5 Replies Latest reply on Mar 6, 2015 8:38 AM by zackm

    Global default polling interval

    sk3l3t0r

      Ive changed what I thought was the global default polling interval from 120 seconds to 30, but nodes still show 120 seconds.  Does this change only appy to newly added devices, and I therefore have to edit all the existing nodes polling intervals?

       

      120s seems a bit long, and we found our old system (SNMPC which defaults to 30s), was actually alerting us to things happening before SW knew about them, so we want to change to have the same level of awareness...

       


        • Re: Global default polling interval
          blackh0leson

          I just changed the default interface statistics polling interval to 1 minute from 9 minutes to get more granular reports.  I noticed that it only works for interfaces I have added after I made the change or interfaces that I remove and re-add.  Hope this helps.

          • Re: Global default polling interval
            zackm

            Just to add some insight to this thread, there a couple of things to remember when thinking about the ICMP polling intervals.


            1. The default for all alert definitions is to only query the database every 60 seconds to look for new alerts/resets.
            2. The default warning interval for all node down events is 120 seconds.


            So, for reference, if you use a 30 second polling interval, and leave the other 2 items above default, you would get a scenario like this:


            • 1 single ping sent every 30 seconds. If that returns, the node is marked UP and the next ping will go out in 30 seconds.
            • If the packet does not return, the node is marked WARNING and moves into a fast poll for 120 seconds. (1 ping every 10 seconds)
            • If any of these return, the node returns to an UP status and the next ping is in 30 seconds.
            • If all of these fail, the node is marked DOWN and the next ping is in 30 seconds.

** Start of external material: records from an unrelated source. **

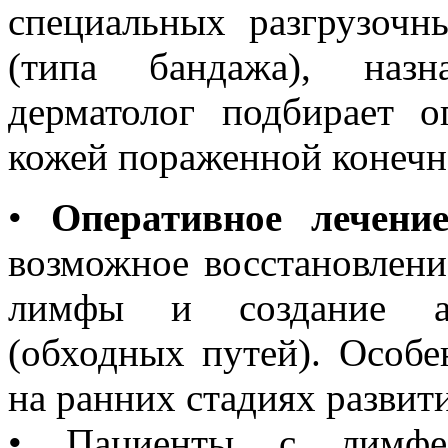
специальных разгрузочн
(типа бандажа), назн
дерматолог подбирает 
кожей пораженной конечн
•
Оперативное
лечени
возможное восстановлени
лимфы и создание ан
(обходных путей). Особ
на ранних стадиях разви
• Пациенты с лимфе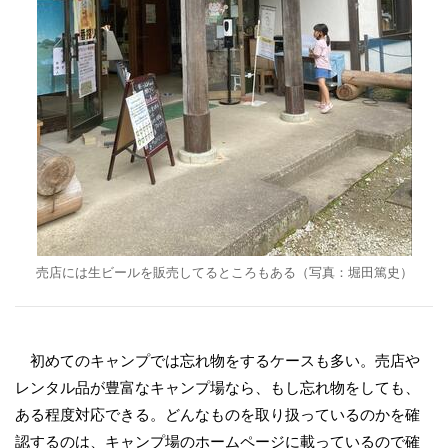
売店には生ビールを販売してるところもある（写真：堀田篤史）
初めてのキャンプでは忘れ物をするケースも多い。売店や
レンタル品が豊富なキャンプ場なら、もし忘れ物をしても、
ある程度対応できる。どんなものを取り扱っているのかを確
認するのは、キャンプ場のホームページに載っているので確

            So, how does that measure out in regards to a Node Down alert?


            It could be between 120 and 209 seconds before you are alerted on a Node Down event. (assuming that your alert definition does not have a time threshold to hold down the trigger. ex: alert me when a node has been down for XX minutes)


            Optimal Conditions:

            t0 = node goes down in real life and ping fails (warning starts)

            t60 = alert definition queries the database - node is in warning (not down) - no alert is triggered

            t120 = warning is over and node is marked DOWN

            t120 = alert definition query just happens to coincide with down event and alert is triggered.


            More likely:

            t0 = ping replies, node is up

            t1 = node goes down in real life

            t30 = ping fails (warning starts)

            t39 = alert definition queries the database - node is in warning (not down) - no alert is triggered

            t89 = alert definition queries the database - node is in warning (not down) - no alert is triggered

            t149 = alert definition queries the database - node is in warning (not down) - no alert is triggered

            t150 = warning is over and node is marked DOWN

            t180 = ping fails (node is still down)

            t209 = alert definition queries the database - node is down and alert fires


            Worst case (missed event):

            t0 = Ping Passes

            t1 = node goes down in real life

            t30 = ping fails (warning starts)

            t39 = alert definition queries the database - node is in warning (not down) - no alert is triggered

            t89 = alert definition queries the database - node is in warning (not down) - no alert is triggered

            t149 = alert definition queries the database - node is in warning (not down) - no alert is triggered

            t150 = warning is over and node is marked DOWN

            t180 = ping returns and node is marked UP

            t209 = alert definition queries the database - node is up and no alert fires (missed event)


            The takeaway from this? You are usually better off by editing your warning level time from the default of 120 seconds. This is what will actually "speed up" your alerting. While editing your polling interval and alert query intervals is possible, it can cause a very heavy load on your polling engine and should be done cautiously. Generally speaking, it is better to identify your highly critical devices and edit those intervals per device and leave the defaults. But that is really a decision for you to make in your own environment. I just wanted to point out the full alerting picture so you can make an informed decision.


            Happy polling!





            -ZackM

            Loop1 Systems: SolarWinds Training and Professional Services

            1 of 1 people found this helpful
              • Re: Global default polling interval
                jodelgado

                Thanks for the detailed info ZackM, you mentioned "a couple of things to remember when thinking about the ICMP polling intervals"

                 

                I'm assuming the same goes for SNMP ?

                  • Re: Global default polling interval
                    zackm

                    Absolutely correct. SNMP/WMI statistics polling will exponentially increase the load on your polling engine as well.

                     

                    However, there is not an equivalent to the Node Warning Level with statistics polling. Default is 9 min interface, 10 min node, 15 min volumes. If you need to change any of that for faster responses, I would make that change directly against the device(s) and not change the default global settings. However, I work with different clients on an almost weekly basis and it is VERY rare to see a real need to change these intervals, even at the device level. For reference, I don't think I have had a client with non-default intervals in at least 6 months. I'm not saying it isn't possible, or even necessary in the right circumstances, just be aware of what the costs of monitoring are.